Mark Gottfried spoke on a lot of topics during his radio show Monday night, putting a cap on the disappointing 2016 season and looking ahead to what's in store for NC State next year. He sounds really excited about what Abdul-Malik Abu could do next season. He supports Cat Barber's decision to test the NBA Draft waters. And, yes, he knows the team has some issues to fix at the defensive end.
We just have to defend better. I don't want to oversimplify it but it is kind of a simple thing. A lot of times we struggled with our lateral quickness where we did not move our feet side-to-side and keep people from penetrating and getting around us.
I think we have got to get bigger and stronger. We try to block too many shots. Sometimes it is nice when you've got BeeJay out there and he is setting a record, but there a times when guys are putting it off the rim and getting second shots.

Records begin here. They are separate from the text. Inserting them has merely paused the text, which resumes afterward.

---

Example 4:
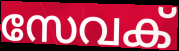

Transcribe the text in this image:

സേവക്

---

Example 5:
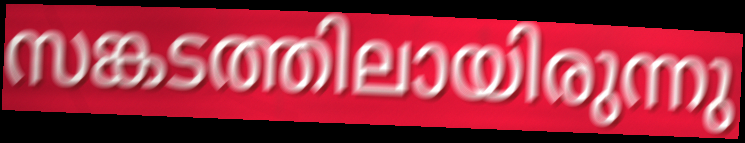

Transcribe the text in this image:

സങ്കടത്തിലായിരുന്നു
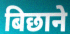
बिछाने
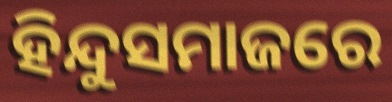
ହିନ୍ଦୁସମାଜରେ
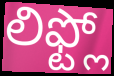
లిఫ్ట్లో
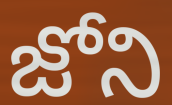
జోని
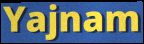
Yajnam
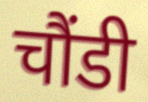
चौंडी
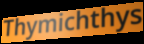
Thymichthys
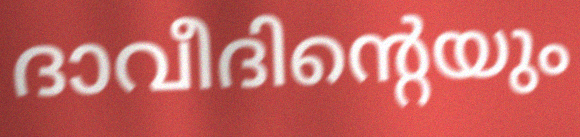
ദാവീദിന്റെയും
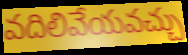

I've got no clue what this means for the team moving forward. Mark Gottfried's track record as a head coach tells me that it is unlikely he will ever have a good defensive team. But it is nice just to hear these problems acknowledged, especially the bit about blocking shots. (Give me a more pragmatic blocked shot, dangit!)
We have a lot of, er, shall we say, optimistic players at the defensive end. Too often they sacrifice fundamentals and superior position to go for a block, and that stuff adds up. BeeJay Anya is a tremendous shot-blocker, but he leans on that skill too often, and it shows in his poor defensive rebounding.

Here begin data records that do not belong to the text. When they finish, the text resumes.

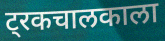
ट्रकचालकाला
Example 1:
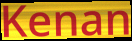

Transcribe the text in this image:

Kenan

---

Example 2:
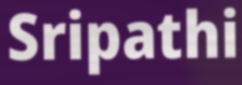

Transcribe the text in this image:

Sripathi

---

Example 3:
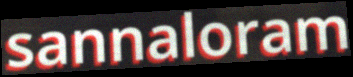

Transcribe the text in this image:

sannaloram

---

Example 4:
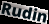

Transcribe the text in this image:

Rudin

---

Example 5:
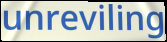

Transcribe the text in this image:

unreviling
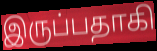
இருப்பதாகி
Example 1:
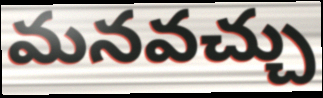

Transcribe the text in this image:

మనవచ్చు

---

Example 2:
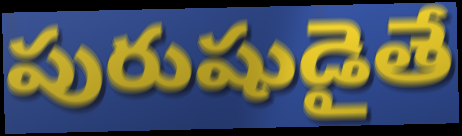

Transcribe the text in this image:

పురుషుడైతే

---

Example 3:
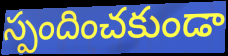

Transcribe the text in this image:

స్పందించకుండా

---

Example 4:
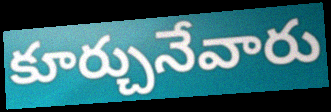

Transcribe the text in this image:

కూర్చునేవారు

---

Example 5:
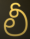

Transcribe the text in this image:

లీ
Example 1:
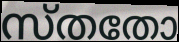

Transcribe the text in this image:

സ്തതോ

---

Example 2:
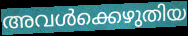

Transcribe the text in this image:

അവൾക്കെഴുതിയ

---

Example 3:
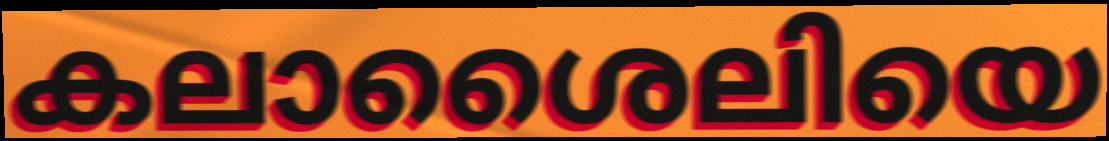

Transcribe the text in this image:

കലാശൈലിയെ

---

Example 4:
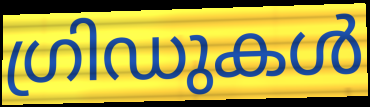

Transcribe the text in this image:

ഗ്രിഡുകൾ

He can't be all things to everybody, I get that--there are fundamental problems elsewhere he is routinely forced to cover, and that can leave him on an island. But when you weigh 300 pounds and have arms that span the east coast, you shouldn't be grabbing defensive boards at the rate of a small forward.
One step at a time, though. NC State's got to be better along the perimeter to give Anya a break once in a while. Adding depth at guard--which State is doing--will help there. That's about all we can say for certain at this point.